Did you hear about the Southwest Airlines pilot who caused a panic attack on his aircraft with a simple act of kindness?
According to a Newsday story, an air traffic controller contacted the pilot to tell him that the mother of one of their controllers was on his flight.
Apparently he asked the pilot to wish her a happy birthday. So the pilot got on the PA system and attempted to do so. He got as far as, "There's a mom onboard." To many of the passengers, this apparently sounded like, "There's a bomb on board" and the fun began.
Flight attendants and the pilot were able to explain the snafu and calm the crowd, but a couple of the passengers were still upset enough to contact security after landing. And that's what makes this story unique.
In the past, it has been the airline crews and security agents who have taken the dialogue seriously. And no wonder. With the airlines and airports at high alert, flight crews and security agents are understandably concerned. A simple "Hi" to your good friend Jack can cause you to miss your flight. But sometimes they go overboard.
Last week, while going through security at San Francisco International Airport, I overheard a passenger tell an agent, "Be careful with that bag. You never know what you'll find." That passenger found himself in a private pat-down area wishing he had kept his mouth shut.
A few years ago, an aircraft was aborted and returned to the gate when a passenger repeatedly said, "Bye-bye aircraft" while the flight attendant was giving the safety demonstration. Removing the passenger from the flight sounds like a reasonable response, except he was 18-months old.
In the quest for safety, the TSA continuously adds new devices to keep our country safe. But at times they take the changes to ridiculous extremes and the travelers rebel.
When one passenger felt the pat-downs became too intense at Salt Lake City International Airport, he stripped down to a Speedo swimsuit before going through scanning. And other passengers have stripped even further.

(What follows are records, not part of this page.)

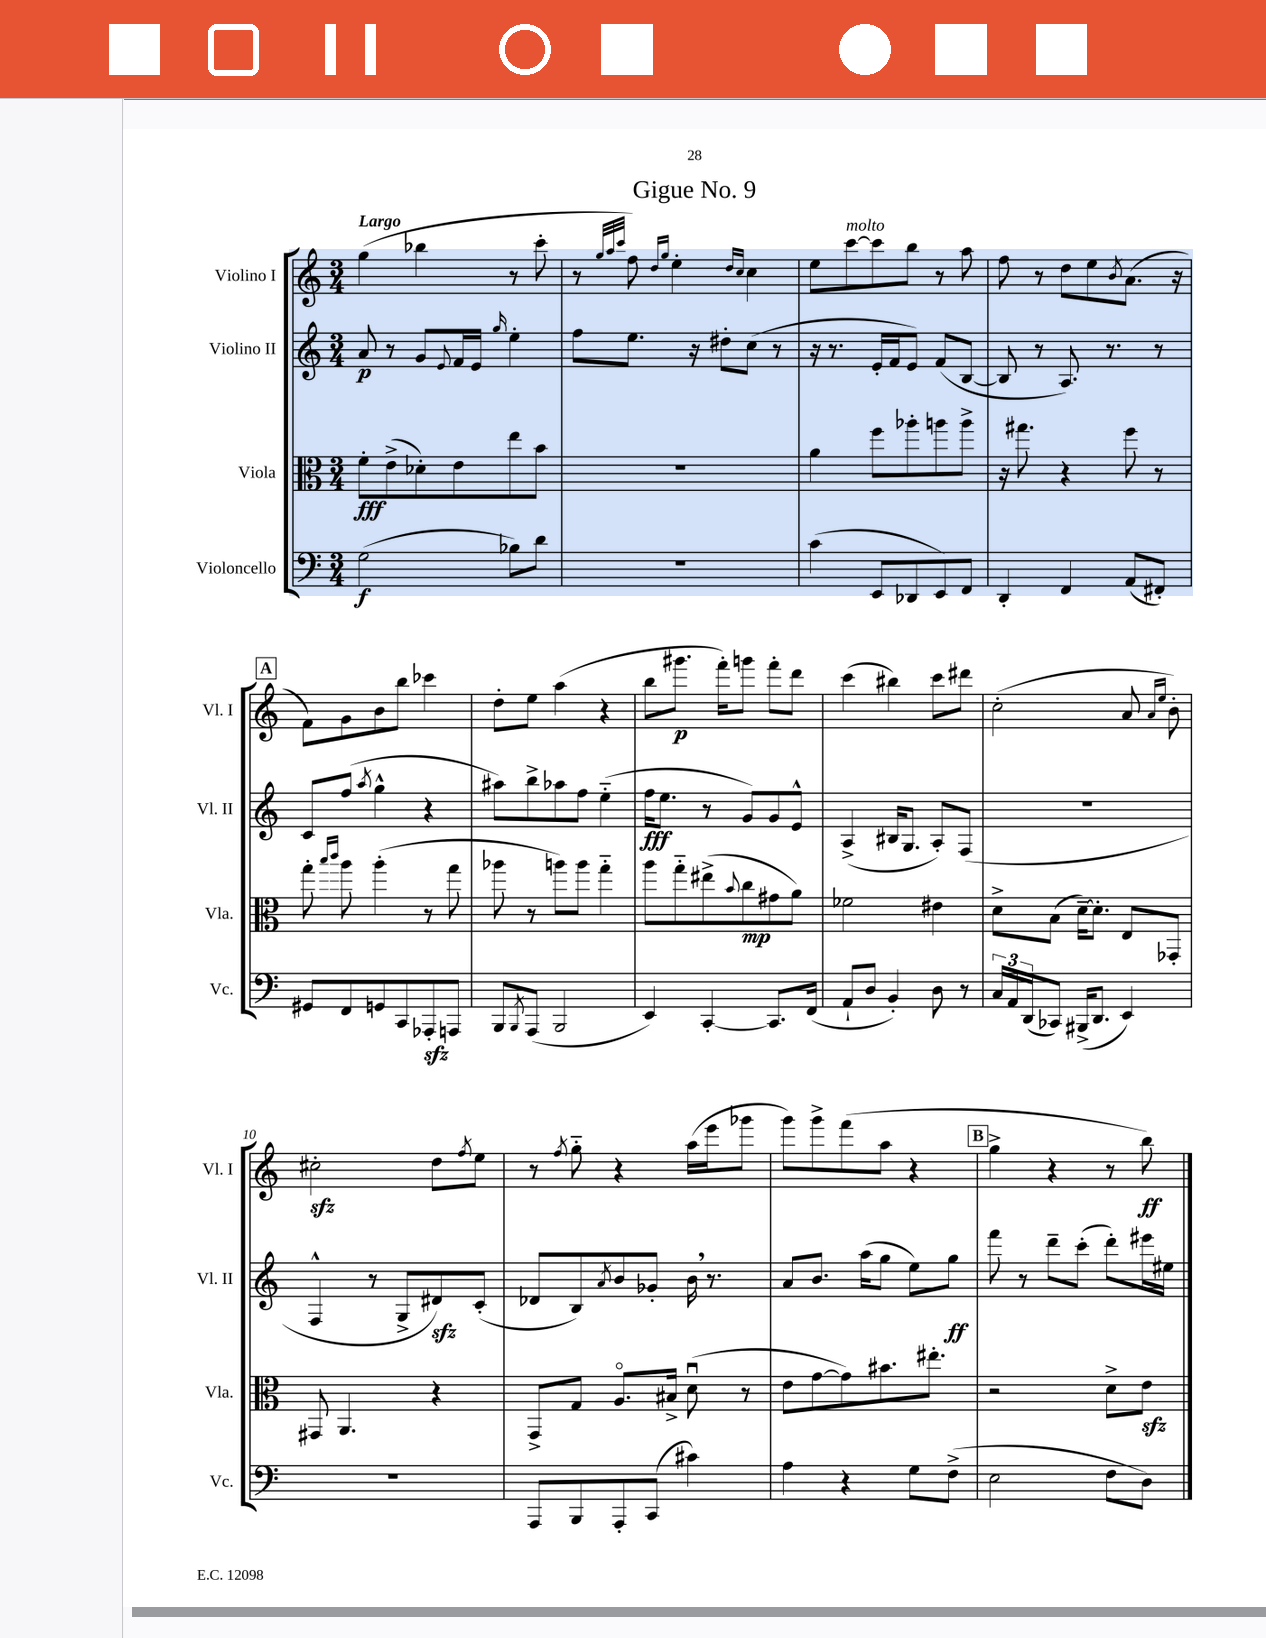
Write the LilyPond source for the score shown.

\header { title = "Gigue No. 9" }
<<
\new StaffGroup <<
\new Staff = "s0" \with { instrumentName = "Violino I" shortInstrumentName = "Vl. I" } {
    \clef treble \key c \major \numericTimeSignature \time 3/4 \tempo "Largo"
    g''4( bes''4 r8 c'''8-. |
    r8 \grace { g''32 a''32 c'''32 } f''8) \grace { d''16 g''16 } e''4-. \grace { d''16 c''16 } c''4 |
    e''8 c'''8~^\markup { \italic "molto" } c'''8 b''8 r8 a''8 |
    f''8 r8 d''8 e''8 \acciaccatura { b'8 } a'8.( r16 |
    \mark \markup { \box "A" } f'8) g'8 b'8 b''8 ces'''4 |
    d''8-. e''8 a''4( r4 |
    b''8 gis'''8.\p f'''16-.) g'''8 f'''8-. d'''8 |
    c'''4( bis''4) c'''8 dis'''8 |
    c''2-.( a'8 \grace { a'16 e''16 } b'8-.) |
    cis''2-.\sfz d''8 \acciaccatura { f''8 } e''8 |
    r8 \acciaccatura { f''8 } g''8-_ r4 a''16( e'''16 ges'''8 |
    g'''8) g'''8-> f'''8( a''8 r4 |
    \mark \markup { \box "B" } g''4-> r4 r8 b''8\ff) \bar "|." |
}
\new Staff = "s1" \with { instrumentName = "Violino II" shortInstrumentName = "Vl. II" } {
    \clef treble \key c \major \numericTimeSignature \time 3/4
    a'8\p r8 g'8 \appoggiatura { e'8 } f'16 e'16 \grace { g''16 } e''4-. |
    f''8 e''8. r16 dis''8-. c''8( r8 |
    r16 r8. e'16-. f'16 e'8) f'8( b8~ |
    b8 r8 a8.) r8. r8 |
    \mark \markup { \box "A" } c'8 f''8( \acciaccatura { a''8 } g''4-^ r4 |
    ais''8) b''8-> aes''8 f''8 e''4-_( |
    f''16\fff e''8. r8 g'8) g'8 e'8-^ |
    a4->( bis16 g8. a8-.) f8( |
    R2. |
    f4-^ r8 g8-> dis'8\sfz) c'8-.( |
    des'8 b8) \acciaccatura { a'8 } b'8 ges'8-. b'16 \breathe r8. |
    a'8 b'8. a''16( g''8 e''8) g''8\ff |
    \mark \markup { \box "B" } f'''8 r8 d'''8-- c'''8-.( d'''8-.) eis'''16 eis''16 \bar "|." |
}
\new Staff = "s2" \with { instrumentName = "Viola" shortInstrumentName = "Vla." } {
    \clef alto \key c \major \numericTimeSignature \time 3/4
    f'8-.\fff e'8->( des'8-.) e'8 e''8 b'8 |
    R2. |
    a'4 f''8 aes''8-. a''8 a''8-> |
    r16 gis''8. r4 f''8 r8 |
    \mark \markup { \box "A" } g''8-. \grace { b''16 c'''16 } a''8 a''4-.( r8 g''8 |
    aes''8 r8 a''8) a''8 g''4-_ |
    a''8 g''8-_ eis''8->( \appoggiatura { b'8 } c''8\mp gis'8 a'8) |
    fes'2 eis'4 |
    d'8-> b8( d'16~--) d'8.-. e8 ges,8-. |
    gis,8 a,4. r4 |
    g,8-> g8 a8.\flageolet bis16-> d'8\downbow( r8 |
    e'8 g'8~ g'8) bis'8. eis''8.-. |
    \mark \markup { \box "B" } r2 d'8-> e'8\sfz \bar "|." |
}
\new Staff = "s3" \with { instrumentName = "Violoncello" shortInstrumentName = "Vc." } {
    \clef bass \key c \major \numericTimeSignature \time 3/4
    g2\f( bes8) d'8 |
    R2. |
    c'4( e,8 des,8 e,8) f,8 |
    d,4-. f,4 a,8( fis,8-.) |
    \mark \markup { \box "A" } gis,8 f,8 g,8 c,8 aes,,8-.\sfz a,,8 |
    b,,8 \acciaccatura { b,,8 } a,,8( b,,2 |
    e,4) c,4~-. c,8. f,16( |
    a,8-! d8 b,4-.) d8 r8 |
    \tuplet 3/2 { c16 a,16 d,16( } ces,8) bis,,16->( d,8. e,4) |
    R2. |
    a,,8 b,,8 a,,8-. c,8( cis'4) |
    a4 r4 g8 f8->( |
    \mark \markup { \box "B" } e2 f8 d8) \bar "|." |
}
>>
>>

When concerns were raised about the safety of the new body-scanning machines, some passengers advocated a sort of passenger strike. Again at Salt Lake International Airport, angry travelers caused an airport slowdown. They organized several travelers to request pat-downs in lieu of the scanning machines and caused major delays for several airlines.

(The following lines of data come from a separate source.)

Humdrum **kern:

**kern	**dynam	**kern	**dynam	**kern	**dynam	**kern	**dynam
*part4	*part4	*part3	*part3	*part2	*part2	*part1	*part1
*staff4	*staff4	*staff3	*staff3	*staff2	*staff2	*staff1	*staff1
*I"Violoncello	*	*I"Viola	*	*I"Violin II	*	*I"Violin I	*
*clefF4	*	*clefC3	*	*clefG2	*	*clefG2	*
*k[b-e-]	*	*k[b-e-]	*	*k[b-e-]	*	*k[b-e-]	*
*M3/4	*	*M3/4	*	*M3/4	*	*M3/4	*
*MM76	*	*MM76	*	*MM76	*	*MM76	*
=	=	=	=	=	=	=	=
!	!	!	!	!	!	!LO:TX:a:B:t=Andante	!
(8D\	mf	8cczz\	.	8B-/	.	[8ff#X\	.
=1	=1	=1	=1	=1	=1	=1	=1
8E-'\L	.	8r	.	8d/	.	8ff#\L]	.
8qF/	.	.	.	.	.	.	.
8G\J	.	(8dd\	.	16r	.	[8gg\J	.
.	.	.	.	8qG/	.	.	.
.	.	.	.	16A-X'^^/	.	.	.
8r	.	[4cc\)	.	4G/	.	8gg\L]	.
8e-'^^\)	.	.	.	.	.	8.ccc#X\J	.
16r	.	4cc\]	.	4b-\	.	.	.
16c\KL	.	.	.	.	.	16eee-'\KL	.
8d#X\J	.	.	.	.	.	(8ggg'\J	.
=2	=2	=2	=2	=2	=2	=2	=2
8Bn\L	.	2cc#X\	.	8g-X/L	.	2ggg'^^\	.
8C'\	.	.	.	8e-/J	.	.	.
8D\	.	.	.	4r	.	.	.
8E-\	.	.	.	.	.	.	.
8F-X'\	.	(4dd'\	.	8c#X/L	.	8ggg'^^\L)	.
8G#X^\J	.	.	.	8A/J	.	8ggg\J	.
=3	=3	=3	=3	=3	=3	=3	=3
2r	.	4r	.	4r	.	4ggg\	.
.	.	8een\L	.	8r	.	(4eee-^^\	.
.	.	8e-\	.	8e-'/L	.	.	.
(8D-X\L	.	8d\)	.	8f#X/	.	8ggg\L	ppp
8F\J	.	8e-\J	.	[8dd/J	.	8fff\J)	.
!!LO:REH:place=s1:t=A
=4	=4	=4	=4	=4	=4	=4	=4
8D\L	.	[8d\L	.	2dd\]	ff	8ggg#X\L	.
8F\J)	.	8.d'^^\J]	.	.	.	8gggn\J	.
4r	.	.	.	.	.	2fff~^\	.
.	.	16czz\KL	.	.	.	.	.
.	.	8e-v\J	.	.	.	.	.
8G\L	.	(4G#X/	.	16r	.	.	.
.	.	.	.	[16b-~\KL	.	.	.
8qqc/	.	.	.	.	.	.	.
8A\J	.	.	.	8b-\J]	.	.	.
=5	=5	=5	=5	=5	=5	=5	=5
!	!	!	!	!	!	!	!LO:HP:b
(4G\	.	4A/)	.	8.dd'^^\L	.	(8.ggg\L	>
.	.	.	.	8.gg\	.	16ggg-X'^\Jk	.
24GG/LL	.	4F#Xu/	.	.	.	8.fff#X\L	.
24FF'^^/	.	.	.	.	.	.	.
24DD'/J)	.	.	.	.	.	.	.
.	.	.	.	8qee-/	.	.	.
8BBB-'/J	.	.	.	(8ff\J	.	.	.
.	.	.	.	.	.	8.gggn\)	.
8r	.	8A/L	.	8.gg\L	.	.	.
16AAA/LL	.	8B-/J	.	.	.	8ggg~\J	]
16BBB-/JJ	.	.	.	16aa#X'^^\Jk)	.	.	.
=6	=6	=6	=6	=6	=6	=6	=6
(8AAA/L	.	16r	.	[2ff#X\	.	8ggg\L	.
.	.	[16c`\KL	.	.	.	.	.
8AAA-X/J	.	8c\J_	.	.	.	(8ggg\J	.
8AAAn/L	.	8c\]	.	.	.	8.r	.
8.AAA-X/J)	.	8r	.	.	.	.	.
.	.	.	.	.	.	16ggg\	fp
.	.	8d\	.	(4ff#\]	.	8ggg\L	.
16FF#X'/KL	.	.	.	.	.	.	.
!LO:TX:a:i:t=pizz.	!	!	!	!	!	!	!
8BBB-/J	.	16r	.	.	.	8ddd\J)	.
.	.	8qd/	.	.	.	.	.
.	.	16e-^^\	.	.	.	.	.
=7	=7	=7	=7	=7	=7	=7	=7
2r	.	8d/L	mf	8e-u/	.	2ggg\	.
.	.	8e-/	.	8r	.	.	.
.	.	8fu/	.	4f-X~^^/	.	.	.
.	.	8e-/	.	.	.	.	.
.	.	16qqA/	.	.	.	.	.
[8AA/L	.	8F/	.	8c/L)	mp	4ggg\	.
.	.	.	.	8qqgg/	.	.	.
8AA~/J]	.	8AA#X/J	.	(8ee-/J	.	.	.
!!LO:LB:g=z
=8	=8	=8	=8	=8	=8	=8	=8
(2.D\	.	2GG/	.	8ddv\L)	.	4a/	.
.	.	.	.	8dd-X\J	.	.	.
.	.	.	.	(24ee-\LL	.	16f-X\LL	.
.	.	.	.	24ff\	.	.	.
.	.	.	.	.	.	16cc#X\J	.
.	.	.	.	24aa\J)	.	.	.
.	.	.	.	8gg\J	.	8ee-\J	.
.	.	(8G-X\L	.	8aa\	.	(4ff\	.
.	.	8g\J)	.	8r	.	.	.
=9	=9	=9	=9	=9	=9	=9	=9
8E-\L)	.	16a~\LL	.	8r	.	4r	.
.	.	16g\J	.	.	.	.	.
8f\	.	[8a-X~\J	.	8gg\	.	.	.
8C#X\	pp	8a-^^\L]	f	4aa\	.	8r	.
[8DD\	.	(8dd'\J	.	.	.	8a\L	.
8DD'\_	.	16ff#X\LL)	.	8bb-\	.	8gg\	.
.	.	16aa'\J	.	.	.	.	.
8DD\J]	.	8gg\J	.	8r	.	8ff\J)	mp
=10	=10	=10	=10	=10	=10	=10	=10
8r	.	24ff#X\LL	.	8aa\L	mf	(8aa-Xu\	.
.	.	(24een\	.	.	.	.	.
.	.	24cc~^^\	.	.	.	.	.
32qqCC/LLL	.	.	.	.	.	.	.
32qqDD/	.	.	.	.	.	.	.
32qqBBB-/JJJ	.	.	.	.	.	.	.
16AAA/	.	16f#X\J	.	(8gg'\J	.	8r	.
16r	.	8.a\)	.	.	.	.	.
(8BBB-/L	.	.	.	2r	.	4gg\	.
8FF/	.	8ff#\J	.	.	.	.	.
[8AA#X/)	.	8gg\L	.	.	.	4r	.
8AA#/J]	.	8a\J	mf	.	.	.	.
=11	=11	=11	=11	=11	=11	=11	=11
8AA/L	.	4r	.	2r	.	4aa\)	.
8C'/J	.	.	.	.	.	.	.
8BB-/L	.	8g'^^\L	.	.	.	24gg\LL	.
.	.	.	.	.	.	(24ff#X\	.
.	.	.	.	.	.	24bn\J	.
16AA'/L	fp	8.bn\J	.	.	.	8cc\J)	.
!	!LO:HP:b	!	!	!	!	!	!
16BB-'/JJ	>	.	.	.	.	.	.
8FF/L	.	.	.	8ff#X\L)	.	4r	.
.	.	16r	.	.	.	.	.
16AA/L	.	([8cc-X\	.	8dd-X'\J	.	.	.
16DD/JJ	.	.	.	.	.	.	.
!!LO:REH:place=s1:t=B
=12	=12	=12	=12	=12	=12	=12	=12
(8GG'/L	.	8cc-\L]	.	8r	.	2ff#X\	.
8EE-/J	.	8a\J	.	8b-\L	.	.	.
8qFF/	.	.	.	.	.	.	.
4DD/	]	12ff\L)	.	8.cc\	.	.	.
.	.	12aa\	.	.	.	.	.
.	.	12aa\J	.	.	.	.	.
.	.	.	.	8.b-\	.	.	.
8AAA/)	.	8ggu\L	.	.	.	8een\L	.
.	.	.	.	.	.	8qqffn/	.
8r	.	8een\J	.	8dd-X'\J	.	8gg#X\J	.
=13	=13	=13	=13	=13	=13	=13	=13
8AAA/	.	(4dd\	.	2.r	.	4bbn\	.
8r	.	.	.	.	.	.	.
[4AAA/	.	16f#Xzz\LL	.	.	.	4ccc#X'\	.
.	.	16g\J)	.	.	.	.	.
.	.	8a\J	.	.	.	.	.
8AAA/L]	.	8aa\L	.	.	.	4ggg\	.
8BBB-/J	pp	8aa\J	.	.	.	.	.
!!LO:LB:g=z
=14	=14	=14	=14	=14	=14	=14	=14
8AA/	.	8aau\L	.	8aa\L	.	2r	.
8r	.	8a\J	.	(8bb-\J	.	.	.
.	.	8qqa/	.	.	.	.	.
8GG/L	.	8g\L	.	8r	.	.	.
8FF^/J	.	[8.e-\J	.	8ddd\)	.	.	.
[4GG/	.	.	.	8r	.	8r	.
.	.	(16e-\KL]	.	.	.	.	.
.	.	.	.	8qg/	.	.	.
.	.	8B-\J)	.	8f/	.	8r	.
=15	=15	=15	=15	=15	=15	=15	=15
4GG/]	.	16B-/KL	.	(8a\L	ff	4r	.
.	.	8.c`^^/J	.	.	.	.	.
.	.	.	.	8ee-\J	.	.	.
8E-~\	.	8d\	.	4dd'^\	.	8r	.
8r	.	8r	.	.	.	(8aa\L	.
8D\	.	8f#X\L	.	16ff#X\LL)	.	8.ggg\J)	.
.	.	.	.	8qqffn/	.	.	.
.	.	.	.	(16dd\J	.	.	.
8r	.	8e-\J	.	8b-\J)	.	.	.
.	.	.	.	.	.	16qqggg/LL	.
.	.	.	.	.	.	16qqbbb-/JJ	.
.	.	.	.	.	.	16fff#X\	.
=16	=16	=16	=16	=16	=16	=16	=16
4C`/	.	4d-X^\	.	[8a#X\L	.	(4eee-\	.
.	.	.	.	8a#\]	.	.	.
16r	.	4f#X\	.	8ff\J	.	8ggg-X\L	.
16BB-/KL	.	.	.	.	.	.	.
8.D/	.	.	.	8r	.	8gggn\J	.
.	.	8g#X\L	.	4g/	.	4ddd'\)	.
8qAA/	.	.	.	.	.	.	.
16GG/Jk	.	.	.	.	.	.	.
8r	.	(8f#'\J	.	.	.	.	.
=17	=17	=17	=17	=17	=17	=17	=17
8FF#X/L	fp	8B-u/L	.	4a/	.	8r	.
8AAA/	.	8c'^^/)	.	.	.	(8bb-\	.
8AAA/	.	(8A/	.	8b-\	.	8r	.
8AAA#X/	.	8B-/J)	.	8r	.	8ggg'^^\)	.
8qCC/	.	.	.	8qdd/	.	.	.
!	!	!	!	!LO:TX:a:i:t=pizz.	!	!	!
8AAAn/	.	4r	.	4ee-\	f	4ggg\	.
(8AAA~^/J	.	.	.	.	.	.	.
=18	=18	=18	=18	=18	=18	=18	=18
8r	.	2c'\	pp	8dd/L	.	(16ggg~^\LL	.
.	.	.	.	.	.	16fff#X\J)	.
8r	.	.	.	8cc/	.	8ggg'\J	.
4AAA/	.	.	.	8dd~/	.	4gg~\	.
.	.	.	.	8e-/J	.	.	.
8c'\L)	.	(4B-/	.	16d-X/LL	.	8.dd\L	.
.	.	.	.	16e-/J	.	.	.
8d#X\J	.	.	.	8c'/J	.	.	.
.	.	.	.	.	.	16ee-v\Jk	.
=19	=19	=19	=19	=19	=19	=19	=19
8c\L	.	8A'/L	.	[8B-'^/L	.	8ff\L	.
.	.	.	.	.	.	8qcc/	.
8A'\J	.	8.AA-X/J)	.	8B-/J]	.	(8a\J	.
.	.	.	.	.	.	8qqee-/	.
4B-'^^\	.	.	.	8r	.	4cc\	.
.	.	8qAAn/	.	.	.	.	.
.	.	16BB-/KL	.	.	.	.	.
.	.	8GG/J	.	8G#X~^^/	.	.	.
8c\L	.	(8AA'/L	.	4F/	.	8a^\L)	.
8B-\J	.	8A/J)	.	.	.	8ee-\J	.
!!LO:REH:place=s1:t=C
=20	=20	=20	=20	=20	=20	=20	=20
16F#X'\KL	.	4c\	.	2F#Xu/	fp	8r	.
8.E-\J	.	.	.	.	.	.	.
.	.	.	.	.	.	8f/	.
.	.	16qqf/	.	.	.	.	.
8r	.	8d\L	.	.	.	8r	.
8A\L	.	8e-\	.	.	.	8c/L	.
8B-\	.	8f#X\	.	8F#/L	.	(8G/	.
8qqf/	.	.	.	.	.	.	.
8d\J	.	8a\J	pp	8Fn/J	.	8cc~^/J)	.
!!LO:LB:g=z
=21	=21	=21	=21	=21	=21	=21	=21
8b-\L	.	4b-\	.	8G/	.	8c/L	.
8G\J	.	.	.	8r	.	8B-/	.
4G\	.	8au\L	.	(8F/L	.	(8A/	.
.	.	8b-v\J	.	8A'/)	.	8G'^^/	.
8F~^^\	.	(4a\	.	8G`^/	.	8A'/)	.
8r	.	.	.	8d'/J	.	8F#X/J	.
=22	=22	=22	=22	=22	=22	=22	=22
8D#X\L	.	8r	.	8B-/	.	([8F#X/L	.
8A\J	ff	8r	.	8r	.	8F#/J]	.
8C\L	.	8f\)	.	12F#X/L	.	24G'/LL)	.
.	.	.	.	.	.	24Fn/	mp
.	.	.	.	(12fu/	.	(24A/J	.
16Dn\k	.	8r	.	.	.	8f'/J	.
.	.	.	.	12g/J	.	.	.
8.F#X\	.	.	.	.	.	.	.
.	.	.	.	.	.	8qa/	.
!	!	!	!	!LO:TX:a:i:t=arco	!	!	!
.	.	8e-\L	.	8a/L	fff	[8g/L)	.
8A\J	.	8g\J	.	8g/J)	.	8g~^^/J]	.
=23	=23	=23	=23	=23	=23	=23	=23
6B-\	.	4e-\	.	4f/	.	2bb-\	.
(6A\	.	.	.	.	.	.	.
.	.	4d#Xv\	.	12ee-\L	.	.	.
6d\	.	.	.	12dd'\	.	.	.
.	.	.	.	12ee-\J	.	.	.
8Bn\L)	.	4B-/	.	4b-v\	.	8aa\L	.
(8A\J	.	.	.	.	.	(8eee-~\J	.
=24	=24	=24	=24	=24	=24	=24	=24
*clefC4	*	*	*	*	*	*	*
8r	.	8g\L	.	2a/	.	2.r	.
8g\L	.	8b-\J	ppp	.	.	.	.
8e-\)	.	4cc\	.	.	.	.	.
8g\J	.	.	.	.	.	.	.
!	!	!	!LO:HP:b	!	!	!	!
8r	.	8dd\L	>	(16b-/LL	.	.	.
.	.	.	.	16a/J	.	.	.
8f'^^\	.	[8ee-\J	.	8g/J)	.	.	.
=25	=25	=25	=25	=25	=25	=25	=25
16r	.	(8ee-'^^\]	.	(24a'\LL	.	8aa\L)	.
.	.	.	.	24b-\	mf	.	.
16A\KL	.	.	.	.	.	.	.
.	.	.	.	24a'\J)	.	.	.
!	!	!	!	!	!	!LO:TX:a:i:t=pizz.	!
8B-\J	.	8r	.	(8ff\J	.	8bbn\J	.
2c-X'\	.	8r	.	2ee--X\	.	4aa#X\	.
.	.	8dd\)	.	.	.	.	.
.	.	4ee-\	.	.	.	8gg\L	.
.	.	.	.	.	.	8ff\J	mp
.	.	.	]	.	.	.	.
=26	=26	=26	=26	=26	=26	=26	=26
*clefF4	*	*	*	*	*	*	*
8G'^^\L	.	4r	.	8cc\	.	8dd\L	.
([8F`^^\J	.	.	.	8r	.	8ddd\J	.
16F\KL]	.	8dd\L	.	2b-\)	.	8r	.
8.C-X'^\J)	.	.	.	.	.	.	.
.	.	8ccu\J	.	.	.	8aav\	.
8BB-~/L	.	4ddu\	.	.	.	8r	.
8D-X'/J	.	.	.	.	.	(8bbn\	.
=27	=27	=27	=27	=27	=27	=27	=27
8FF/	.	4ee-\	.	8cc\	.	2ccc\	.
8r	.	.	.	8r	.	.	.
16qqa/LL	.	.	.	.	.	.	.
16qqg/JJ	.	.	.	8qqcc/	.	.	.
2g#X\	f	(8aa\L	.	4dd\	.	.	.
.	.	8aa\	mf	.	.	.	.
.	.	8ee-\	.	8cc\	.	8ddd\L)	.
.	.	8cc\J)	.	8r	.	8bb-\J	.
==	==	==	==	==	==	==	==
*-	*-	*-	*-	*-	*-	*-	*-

When parents became irate over requiring young children to remove their shoes, the TSA finally decided children weren't a huge terrorist risk. They rescinded the regulation so children 12 and under can keep their shoes on when they pass through security.
But in the past it was the airline personal and the security agents who carried the fear factor to the extreme. Now it seems passengers, who rarely listened to the announcements, are tuning in. Air travel has become serious business. As that pilot learned, any conversation can be taken out of context and just doesn't fly these days.